Hawkins J’s contribution in Hay v. Justice of Tower division of London also shows that the plaintiff had been pardoned for committing a FELONY and not for looting public funds, contra how it is used in Nigeria. Ipso facto, it is also menacing to say that prerogative of mercy is not used constitutionally in Nigeria. Interestingly, the Supreme Court in Okongwu v. State per Ogundare, JCA (as he then was) upheld our submission by holding that ‘prerogative of mercy is usually granted where a convict has exhausted all his legal rights of appeal or has no intention of exercising such right or where he is wrongfully convicted and is afterwards pardoned upon the ground of his innocence.
This case clearly and finally augments the contention that pardon exists AFTER sentence and conviction, and NEVER before conviction. This brings the question that can the President grant amnesty to a person not yet found guilty by our Courts in view of Section 36 of the 1999 Constitution?
This is the paradox of the Presidential proclamation. Under our Constitution, every man is presumed innocent until found guilty. Thus, Section 36(5) provides that ‘Every person who is charged with a criminal offence shall be presumed to be innocent until he is proved guilty…’. Accordingly from this, all the youths and freedom fighters are presumed innocent until charged and found guilty. If this is correct, which it is, upon what basis did Mr. President proclaim to proceed and grant amnesty to people already presumed innocent by the Constitution?
Only in Nigeria could this happen. An ex-convict who went to prison for corruption would be brought back to power by a lame duck president who also proudly declares another ex-convict (Alamasiegha) his benefactor. The council of state sat to grant prerogative of mercy to Alamasiegha and was on March 12, 2013 pardoned by Goodluck Jonathan.
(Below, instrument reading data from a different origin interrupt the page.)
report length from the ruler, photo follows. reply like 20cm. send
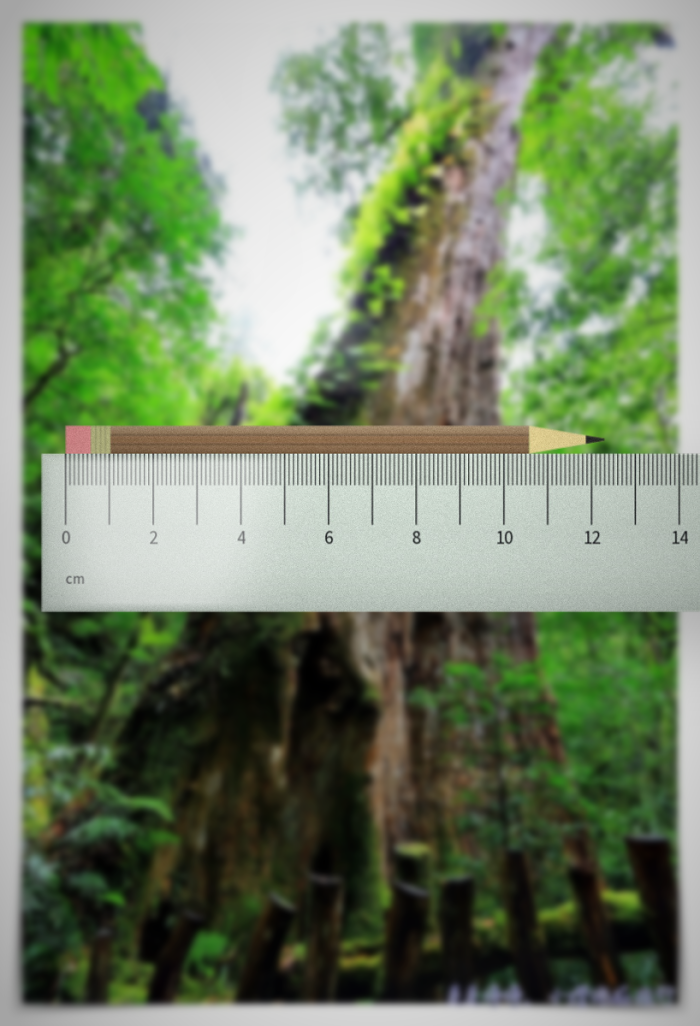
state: 12.3cm
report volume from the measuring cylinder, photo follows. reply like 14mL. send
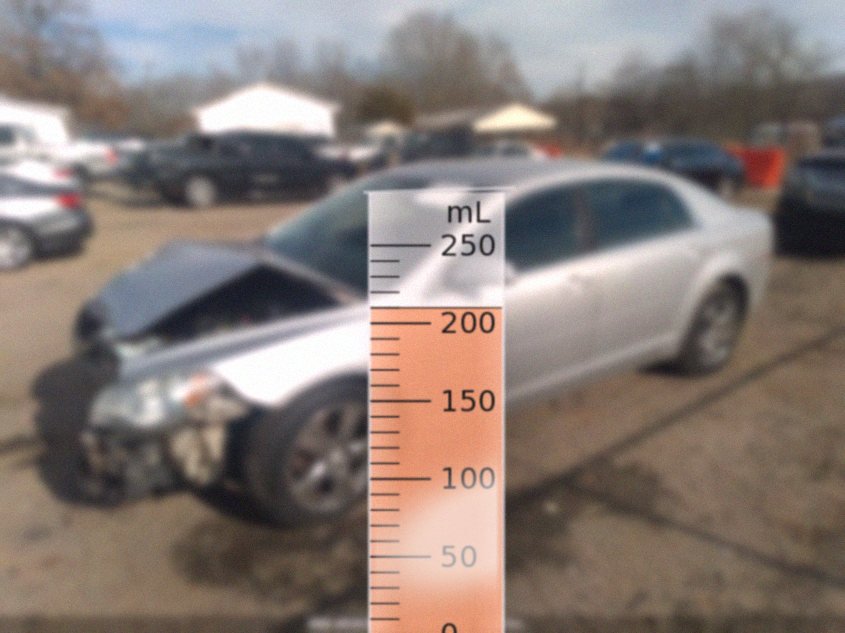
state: 210mL
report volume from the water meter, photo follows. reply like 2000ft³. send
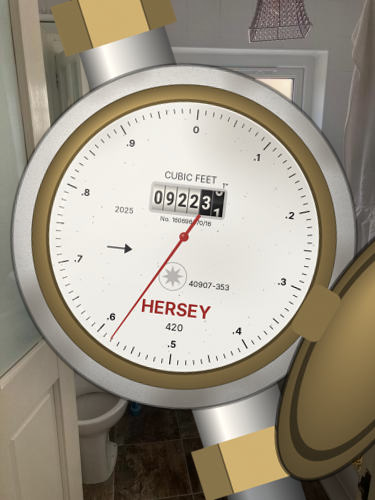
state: 92230.58ft³
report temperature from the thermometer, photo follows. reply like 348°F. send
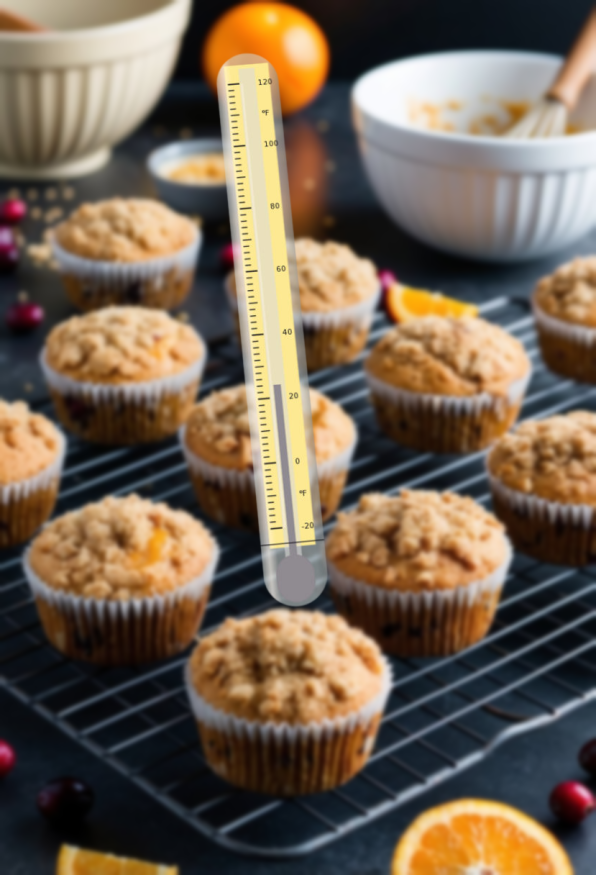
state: 24°F
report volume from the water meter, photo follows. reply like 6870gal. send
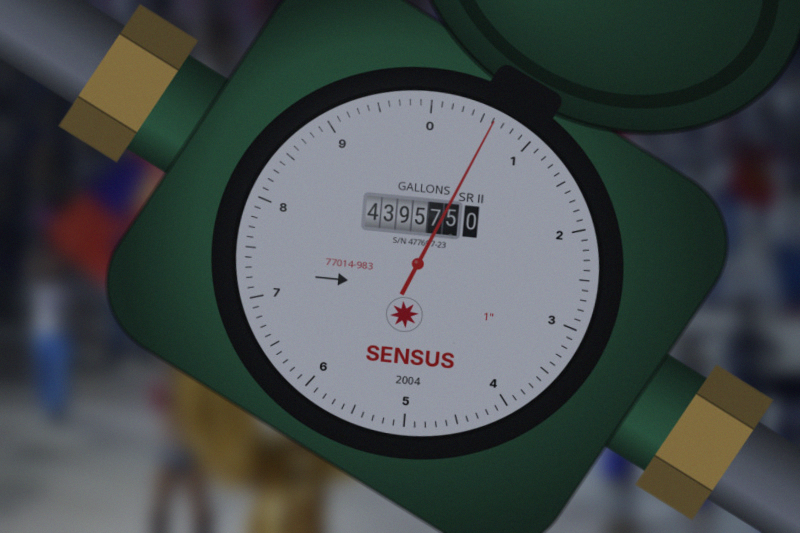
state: 4395750.6gal
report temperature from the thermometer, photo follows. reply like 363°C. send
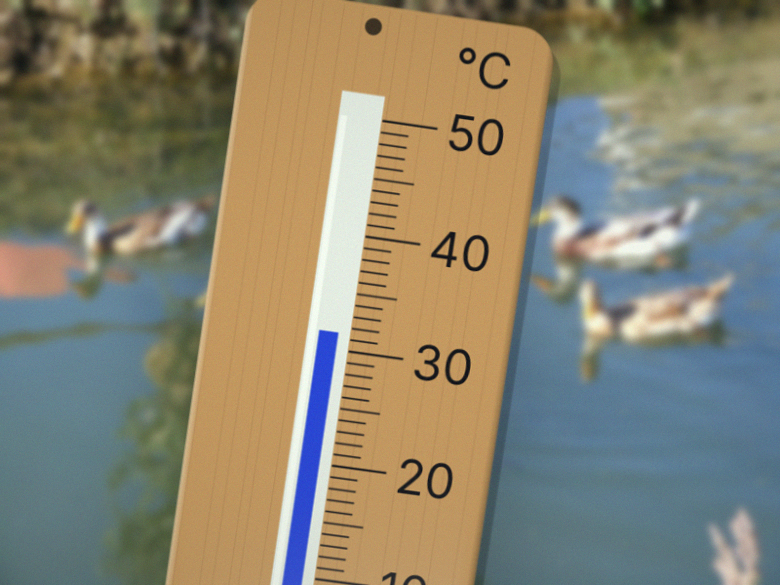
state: 31.5°C
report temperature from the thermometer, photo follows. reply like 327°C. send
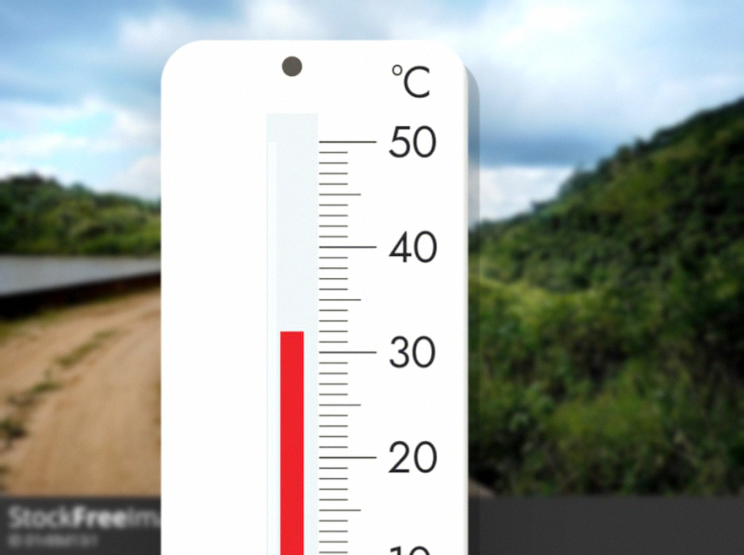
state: 32°C
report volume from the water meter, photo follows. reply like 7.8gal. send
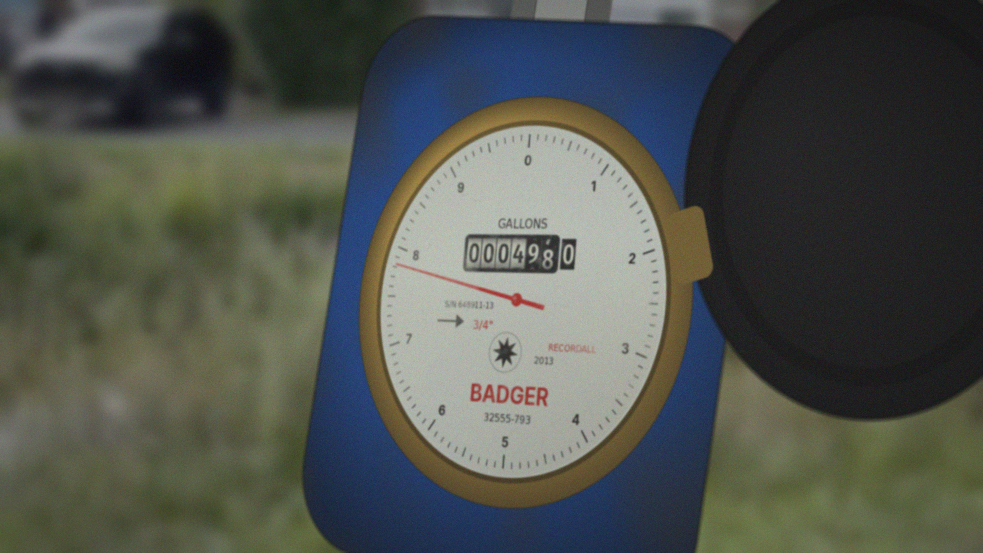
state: 4977.8gal
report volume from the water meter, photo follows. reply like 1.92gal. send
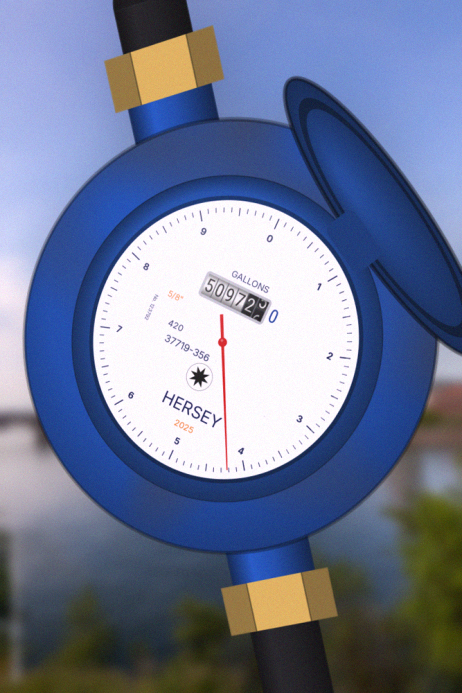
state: 5097254.2gal
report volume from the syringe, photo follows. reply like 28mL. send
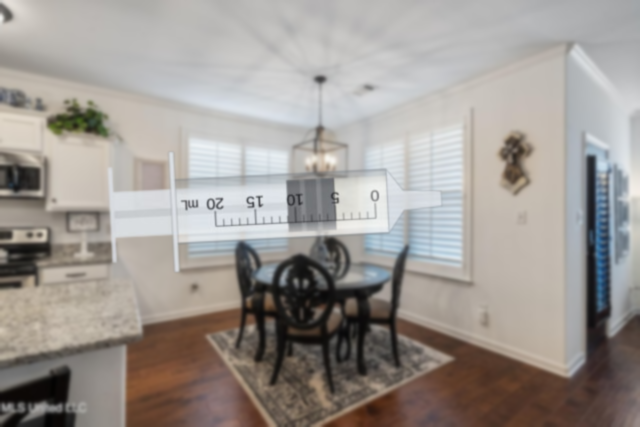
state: 5mL
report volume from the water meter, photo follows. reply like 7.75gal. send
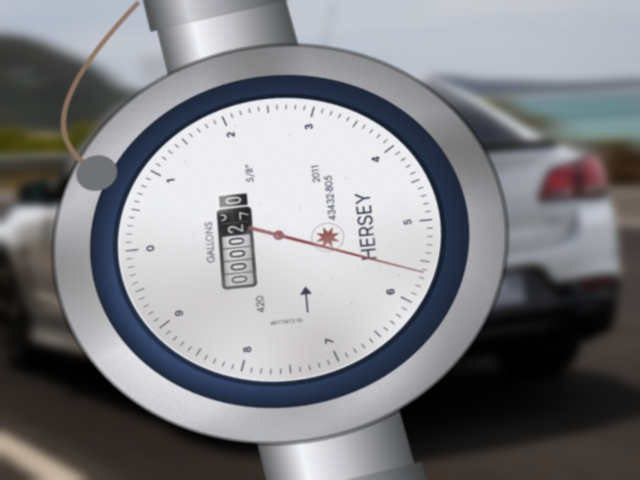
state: 265.6gal
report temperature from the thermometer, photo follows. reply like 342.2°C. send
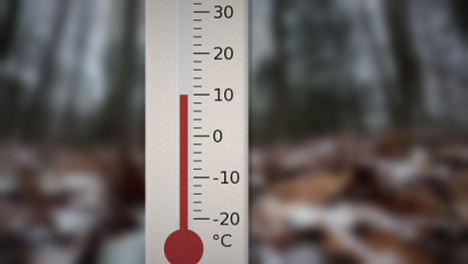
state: 10°C
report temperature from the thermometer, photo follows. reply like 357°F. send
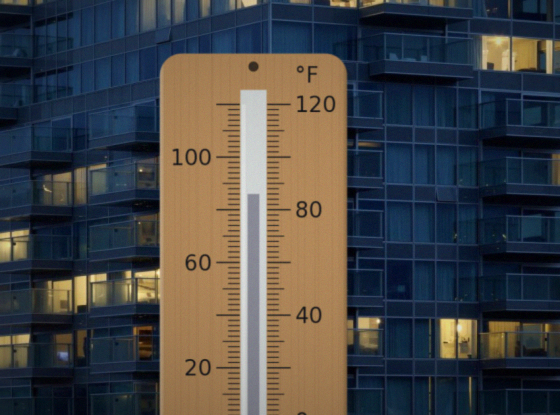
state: 86°F
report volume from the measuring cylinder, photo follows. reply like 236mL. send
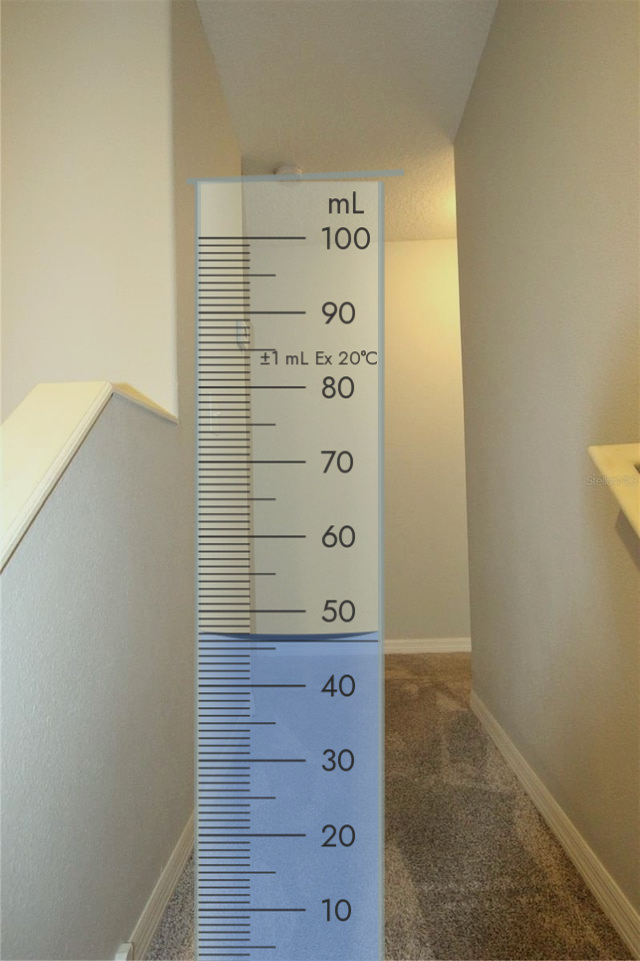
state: 46mL
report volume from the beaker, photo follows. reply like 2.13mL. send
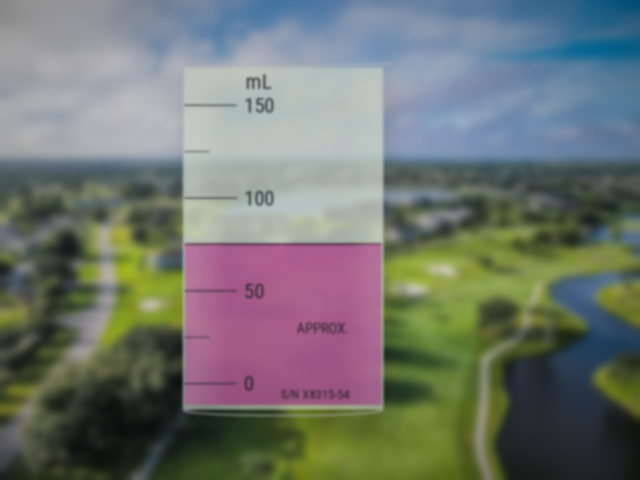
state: 75mL
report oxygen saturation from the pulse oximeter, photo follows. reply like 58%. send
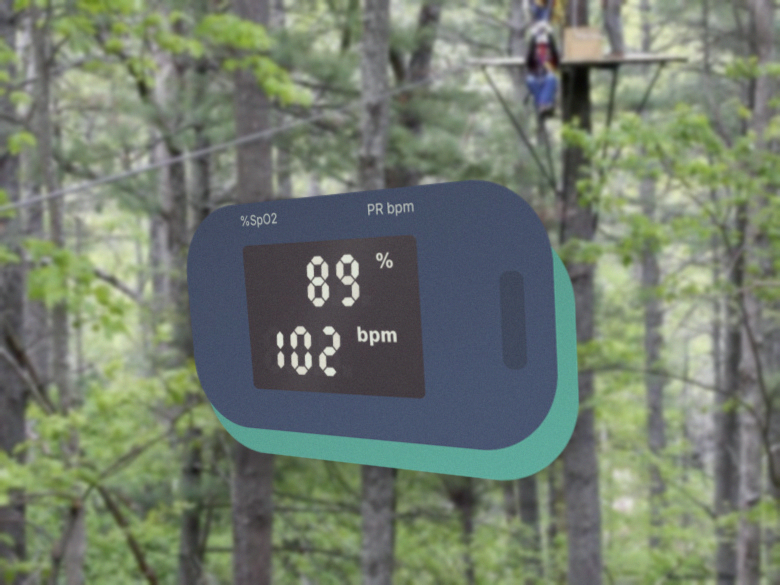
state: 89%
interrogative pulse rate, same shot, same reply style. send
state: 102bpm
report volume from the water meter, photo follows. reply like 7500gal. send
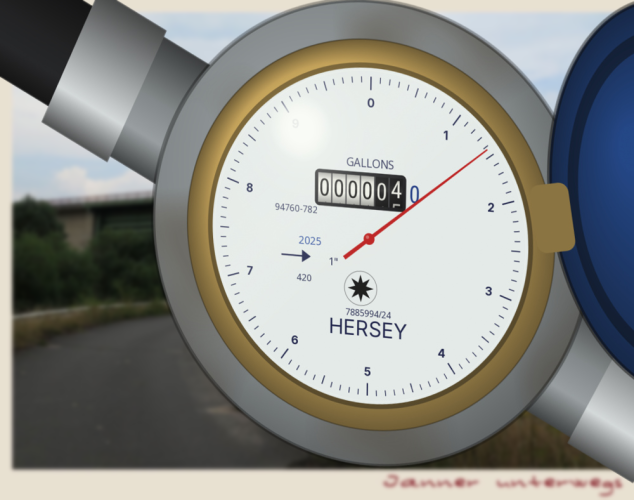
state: 41.4gal
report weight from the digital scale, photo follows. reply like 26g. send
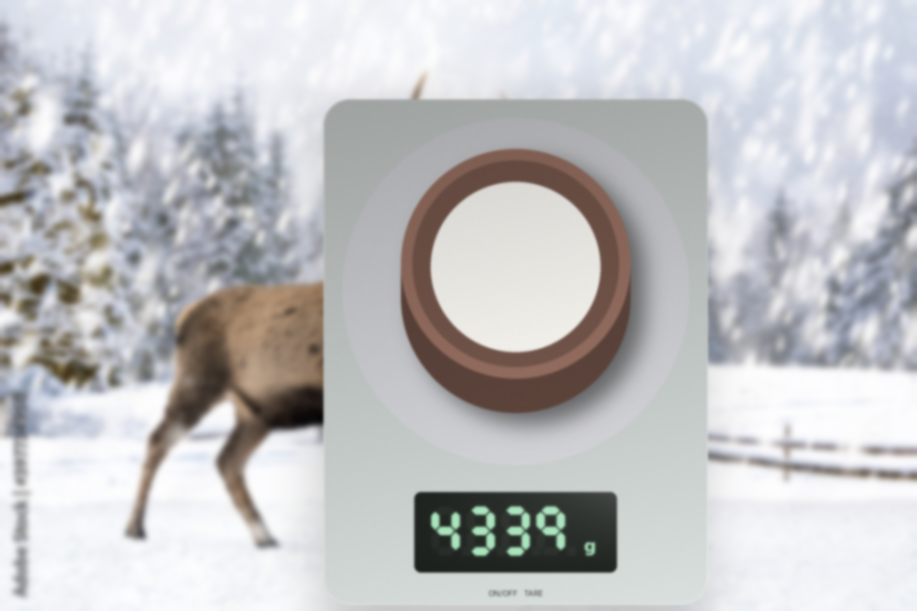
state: 4339g
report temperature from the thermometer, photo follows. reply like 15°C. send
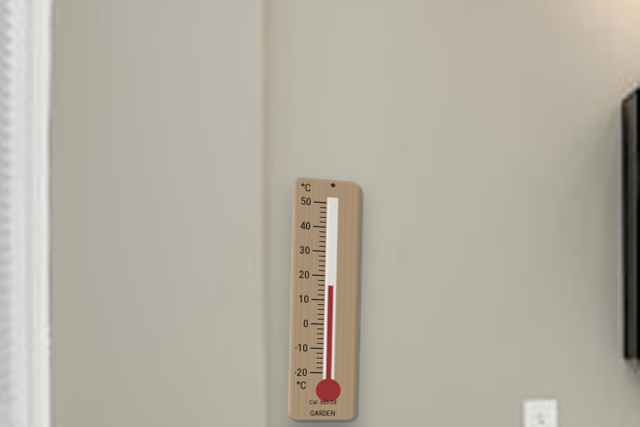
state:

A man detained in London on charges of money laundering. At the time of his arrest, it was found out that he had £1m in cash in his London home. Later they found a total of £1.8m ($3.2m) in cash and bank accounts. He has been found to own real estate in London worth an alleged £10 million. He escaped in December 2005 from the United Kingdom by allegedly disguising himself as a woman! This same man has been pardoned and would still contest for Elections. Nigeria is doomed. Any wonder why Otedola-Lawan case has been swept under the carpet? Bankole roaming freely and enjoying his loot? No wonder why prerogative of mercy should not be termed so, but as prerogative of mercy-less.